= Requirement =
All of the records must come back exactly as they were given.

= Information supplied =
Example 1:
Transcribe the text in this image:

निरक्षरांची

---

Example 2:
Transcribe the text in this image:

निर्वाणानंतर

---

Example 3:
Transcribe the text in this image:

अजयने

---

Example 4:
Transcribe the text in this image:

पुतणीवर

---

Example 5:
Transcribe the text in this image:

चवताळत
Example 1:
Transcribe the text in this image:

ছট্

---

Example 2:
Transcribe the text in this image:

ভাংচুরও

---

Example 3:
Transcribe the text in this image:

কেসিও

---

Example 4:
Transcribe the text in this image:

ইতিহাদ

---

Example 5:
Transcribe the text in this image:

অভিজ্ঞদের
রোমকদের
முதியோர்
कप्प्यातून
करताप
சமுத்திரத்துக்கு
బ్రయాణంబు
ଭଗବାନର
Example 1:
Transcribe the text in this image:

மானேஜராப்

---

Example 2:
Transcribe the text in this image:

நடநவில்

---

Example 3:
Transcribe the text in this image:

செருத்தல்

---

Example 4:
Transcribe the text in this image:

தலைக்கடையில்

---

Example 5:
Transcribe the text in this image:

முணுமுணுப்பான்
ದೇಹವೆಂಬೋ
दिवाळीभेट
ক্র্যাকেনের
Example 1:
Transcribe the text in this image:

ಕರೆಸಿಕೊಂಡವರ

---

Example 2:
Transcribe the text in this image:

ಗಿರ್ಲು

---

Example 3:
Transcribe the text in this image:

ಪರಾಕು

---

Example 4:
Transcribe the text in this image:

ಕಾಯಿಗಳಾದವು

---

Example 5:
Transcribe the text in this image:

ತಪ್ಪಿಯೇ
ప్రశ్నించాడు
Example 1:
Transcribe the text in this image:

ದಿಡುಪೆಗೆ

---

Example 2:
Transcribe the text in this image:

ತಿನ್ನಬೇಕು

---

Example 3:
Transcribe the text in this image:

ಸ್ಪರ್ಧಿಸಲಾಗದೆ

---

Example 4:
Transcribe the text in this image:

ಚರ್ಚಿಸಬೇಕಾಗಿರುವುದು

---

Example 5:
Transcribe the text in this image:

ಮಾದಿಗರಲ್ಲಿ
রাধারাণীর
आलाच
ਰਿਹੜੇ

= Answer to this problem =
Example 1:
Transcribe the text in this image:

निरक्षरांची

---

Example 2:
Transcribe the text in this image:

निर्वाणानंतर

---

Example 3:
Transcribe the text in this image:

अजयने

---

Example 4:
Transcribe the text in this image:

पुतणीवर

---

Example 5:
Transcribe the text in this image:

चवताळत
Example 1:
Transcribe the text in this image:

ছট্

---

Example 2:
Transcribe the text in this image:

ভাংচুরও

---

Example 3:
Transcribe the text in this image:

কেসিও

---

Example 4:
Transcribe the text in this image:

ইতিহাদ

---

Example 5:
Transcribe the text in this image:

অভিজ্ঞদের
রোমকদের
முதியோர்
कप्प्यातून
करताप
சமுத்திரத்துக்கு
బ్రయాణంబు
ଭଗବାନର
Example 1:
Transcribe the text in this image:

மானேஜராப்

---

Example 2:
Transcribe the text in this image:

நடநவில்

---

Example 3:
Transcribe the text in this image:

செருத்தல்

---

Example 4:
Transcribe the text in this image:

தலைக்கடையில்

---

Example 5:
Transcribe the text in this image:

முணுமுணுப்பான்
ದೇಹವೆಂಬೋ
दिवाळीभेट
ক্র্যাকেনের
Example 1:
Transcribe the text in this image:

ಕರೆಸಿಕೊಂಡವರ

---

Example 2:
Transcribe the text in this image:

ಗಿರ್ಲು

---

Example 3:
Transcribe the text in this image:

ಪರಾಕು

---

Example 4:
Transcribe the text in this image:

ಕಾಯಿಗಳಾದವು

---

Example 5:
Transcribe the text in this image:

ತಪ್ಪಿಯೇ
ప్రశ్నించాడు
Example 1:
Transcribe the text in this image:

ದಿಡುಪೆಗೆ

---

Example 2:
Transcribe the text in this image:

ತಿನ್ನಬೇಕು

---

Example 3:
Transcribe the text in this image:

ಸ್ಪರ್ಧಿಸಲಾಗದೆ

---

Example 4:
Transcribe the text in this image:

ಚರ್ಚಿಸಬೇಕಾಗಿರುವುದು

---

Example 5:
Transcribe the text in this image:

ಮಾದಿಗರಲ್ಲಿ
রাধারাণীর
आलाच
ਰਿਹੜੇ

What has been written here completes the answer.